We ingest various queues of data via our Storm topology. This firstly labels the data with appropriate tags and annotations (e.g. which piece of Atlas content it relates to), then fires the data in two directions. The first stream carries on within Storm, being aggregated in some manner (more on that in a bit), and then stored in an in-memory store.
The second stream takes a slightly longer route. It goes via another queue into HBase, to be stored in a mighty table of raw data. From there, it’s picked up by Hadoop MapReduce jobs that aggregate the data, and store it back into HBase again.
Finally, users can query the API, which will then query both Storm and Hadoop for results, combining them via some cunning wizardry (that we may cover another time) to produce lovely realtime stats that can go back as far as you want.
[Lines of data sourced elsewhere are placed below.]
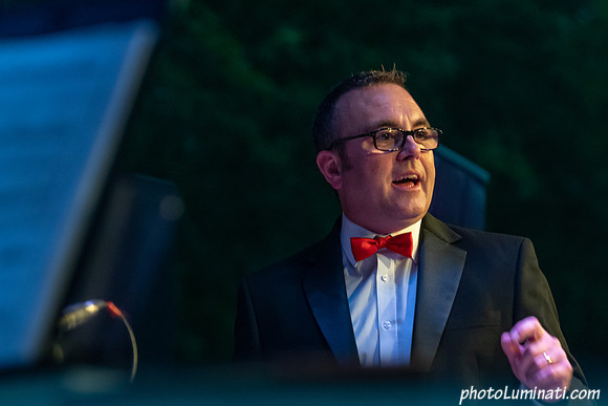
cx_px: 392
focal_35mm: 347
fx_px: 5869
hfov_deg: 5.9
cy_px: 154
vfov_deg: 4.0
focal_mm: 200
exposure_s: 1/160
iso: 2500
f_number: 5
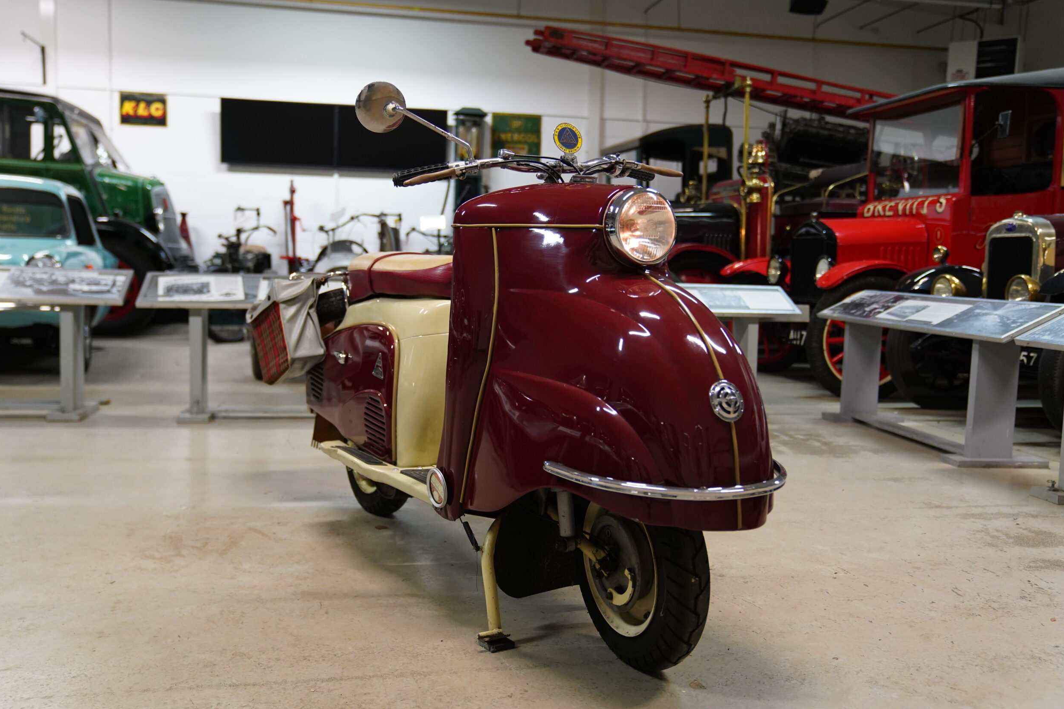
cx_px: 526
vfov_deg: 40.0
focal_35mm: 33
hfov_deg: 57.2
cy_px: 345
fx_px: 975
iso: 2500
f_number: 2.8
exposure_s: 1/160
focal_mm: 32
count all the things… in all the ways
We’ve tried our best to make this system as flexible as possible, with the intention of supporting all sorts of useful counting and aggregation across many different data types. At the moment we’re implementing the more basic aggregation types, and will work up to more complex methods as we flesh out the system. To that end, our main form of aggregation currently is to aggregate by time period—you can count how many events occurred in each second, over some time period. The whole system is designed to allow you to query any time granularity, from seconds to decades, and any time range. This allows you to make nice graphs of x event per time period:
The key to the Lambda Architecture is the combination of realtime and batch processing. The batch processing is designed to process large amounts of data (i.e. all data for all time), running at regular intervals. Realtime however, is best suited to counting streams of data very fast, so can cover the window between the last batch run and the present moment. Thanks to the fundamental differences in the ways in which the two work, the counting and storage techniques used are very different.
Our realtime system of choice is, as mentioned earlier, is Storm. We decided that as speed was of utmost importance, we would keep all the realtime-data in memory, stored in an elaborate nested custom data-structure, designed to make the required lookups extremely fast. We store data at the finest granularity, which, while somewhat expensive in terms of storage, is cheaper than storing all granularities (we’re only storing data for a relatively short period anyhow). Storm excels at aggregating streams of data, so to generate data for larger granularities, the aggregation is performed at query time.
Meanwhile, the Hadoop batch processing is performed in an entirely different manner. Here, due to the sheer volume of data, we’re storing it on disc, in HBase. Regular MapReduce jobs trawl through that data, aggregating it and writing back out to a new results table. The difference from Storm is that we store all granularities, for two reasons. Firstly, disc storage is slower to access, so we don’t have the time to perform additional aggregations. Secondly, disc storage is cheaper than memory, so storing all granularities isn’t a massive hit (also, storing all time granularities—second through decade—is less than twice as expensive as storing just second-based counts, thanks to the reduction in the number of values stored at each level). The higher granularity counts are calculated from the lower granularity data, to avoid going back to the raw data each time. We also store the timestamp of the last complete period for each granularity, so that the jobs only have to process new data, rather than reprocessing all data upon every run.
So there you have it—a grand overview of our new statistics system, and a bit of a look into how it works. I won’t pretend it’s been easy thus far (in fact, I may go into some of the issues we’ve encountered with the batch side of things next time), but it’s all starting to come together, and produce some really awesome realtime stats.